Un polo italiano della gestione asset potrebbe presto prendere forma con un contributo diretto di uno dei nomi più noti del risparmio gestito nazionale. Pietro Giuliani, fondatore di Azimut, ha dichiarato di essere pronto a sostenere la nascita di questo progetto, ipotizzando un ingresso della società con una quota minoritaria e un ruolo tecnico ben definito.
Summary
Punti chiave
- Giuliani, fondatore di Azimut, si dichiara pronto a supportare la creazione di un polo italiano della gestione asset.
- Azimut potrebbe entrare con una quota del 10%, senza prerogative di governance.
- Giuliani si propone come partner tecnico dell’iniziativa.
- Azimut metterebbe a disposizione la propria piattaforma di investimento.
- La piattaforma sarebbe aperta a chiunque volesse partecipare.
L’impegno di Azimut per un polo italiano della gestione asset
Giuliani ha messo sul tavolo una proposta concreta per favorire la nascita di un polo italiano della gestione asset, un progetto che punta a riunire più soggetti del settore sotto un’unica infrastruttura condivisa. La disponibilità di Azimut a partecipare segna un passo significativo verso la costruzione di un’iniziativa più ampia per il mercato finanziario italiano.
La visione e il ruolo di Giuliani
Il fondatore di Azimut ha spiegato la propria idea con parole dirette, sottolineando come l’azienda sarebbe disposta a mettersi al servizio del progetto più che a guidarlo.
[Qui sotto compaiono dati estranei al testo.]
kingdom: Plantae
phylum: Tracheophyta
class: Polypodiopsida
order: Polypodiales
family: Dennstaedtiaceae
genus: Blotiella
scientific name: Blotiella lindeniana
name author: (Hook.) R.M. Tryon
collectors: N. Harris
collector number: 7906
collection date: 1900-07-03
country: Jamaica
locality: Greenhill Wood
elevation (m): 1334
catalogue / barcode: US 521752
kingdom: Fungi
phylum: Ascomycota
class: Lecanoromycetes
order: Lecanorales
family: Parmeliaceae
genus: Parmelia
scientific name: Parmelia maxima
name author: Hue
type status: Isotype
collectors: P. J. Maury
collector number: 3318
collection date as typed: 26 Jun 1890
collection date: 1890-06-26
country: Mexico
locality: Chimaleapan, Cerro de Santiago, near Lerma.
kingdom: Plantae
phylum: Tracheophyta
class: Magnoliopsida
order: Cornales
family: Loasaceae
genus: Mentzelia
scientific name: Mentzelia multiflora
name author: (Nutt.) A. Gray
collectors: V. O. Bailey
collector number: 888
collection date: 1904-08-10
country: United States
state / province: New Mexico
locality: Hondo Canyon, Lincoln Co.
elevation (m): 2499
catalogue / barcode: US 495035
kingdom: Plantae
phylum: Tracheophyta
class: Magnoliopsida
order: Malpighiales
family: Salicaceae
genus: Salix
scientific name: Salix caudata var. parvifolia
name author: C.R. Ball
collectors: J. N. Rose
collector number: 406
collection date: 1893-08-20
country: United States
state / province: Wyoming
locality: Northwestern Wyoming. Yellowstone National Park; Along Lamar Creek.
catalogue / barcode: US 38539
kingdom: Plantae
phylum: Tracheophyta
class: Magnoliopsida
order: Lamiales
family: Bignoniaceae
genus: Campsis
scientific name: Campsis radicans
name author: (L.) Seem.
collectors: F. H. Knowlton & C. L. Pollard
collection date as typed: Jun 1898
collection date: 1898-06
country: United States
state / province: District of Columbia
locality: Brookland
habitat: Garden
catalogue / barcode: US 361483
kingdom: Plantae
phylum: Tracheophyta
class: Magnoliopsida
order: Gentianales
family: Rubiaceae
Secondo Giuliani, Azimut potrebbe fungere da partner tecnico, offrendo competenze e strumenti già consolidati nel settore della gestione patrimoniale.
Partecipazione azionaria e condizioni di governance
Nell’ipotesi delineata da Giuliani, Azimut entrerebbe nel capitale del polo con una partecipazione Azimut pari al 10%, ma senza pretendere alcun peso decisionale. “Potremmo entrare, ad esempio, con una quota del 10% senza prerogative di governance“, ha detto il fondatore, precisando che il ruolo della società sarebbe operativo e non di controllo.
La piattaforma Azimut come risorsa condivisa
Oltre alla quota azionaria, Azimut sarebbe pronta a mettere a disposizione del progetto la propria infrastruttura tecnologica, rendendola una risorsa comune per tutti i partecipanti al polo.
Accessibilità della piattaforma
Un elemento centrale della proposta riguarda l’apertura della piattaforma investimento Italia a chiunque voglia farne parte. Giuliani ha chiarito che non si tratterebbe di uno strumento riservato a pochi, ma di un’infrastruttura pensata per essere condivisa da più operatori del settore.
Collaborazione tecnica nel polo
Il ruolo di partner tecnico Giuliani configurerebbe una collaborazione tecnica hub in cui Azimut fornirebbe gli strumenti operativi senza imporre condizioni di governance agli altri partecipanti. Si tratta di un modello che privilegia l’apertura del sistema rispetto al controllo diretto, con l’obiettivo di favorire l’adesione di più soggetti alla gestione asset Italia.
FAQ
Qual è il coinvolgimento di Azimut nel nuovo polo italiano della gestione asset?
Azimut è pronta a sostenere la creazione del polo italiano della gestione asset attraverso una partecipazione fino al 10% senza diritti di governance, fornendo inoltre la propria piattaforma come partner tecnico.
Azimut avrà il controllo sulla governance del polo?
No, la quota proposta del 10% da parte di Azimut sarebbe priva di prerogative di governance.
La piattaforma offerta da Azimut è riservata a determinati partecipanti?
No, secondo Giuliani la piattaforma sarebbe disponibile e aperta a chiunque volesse aderire.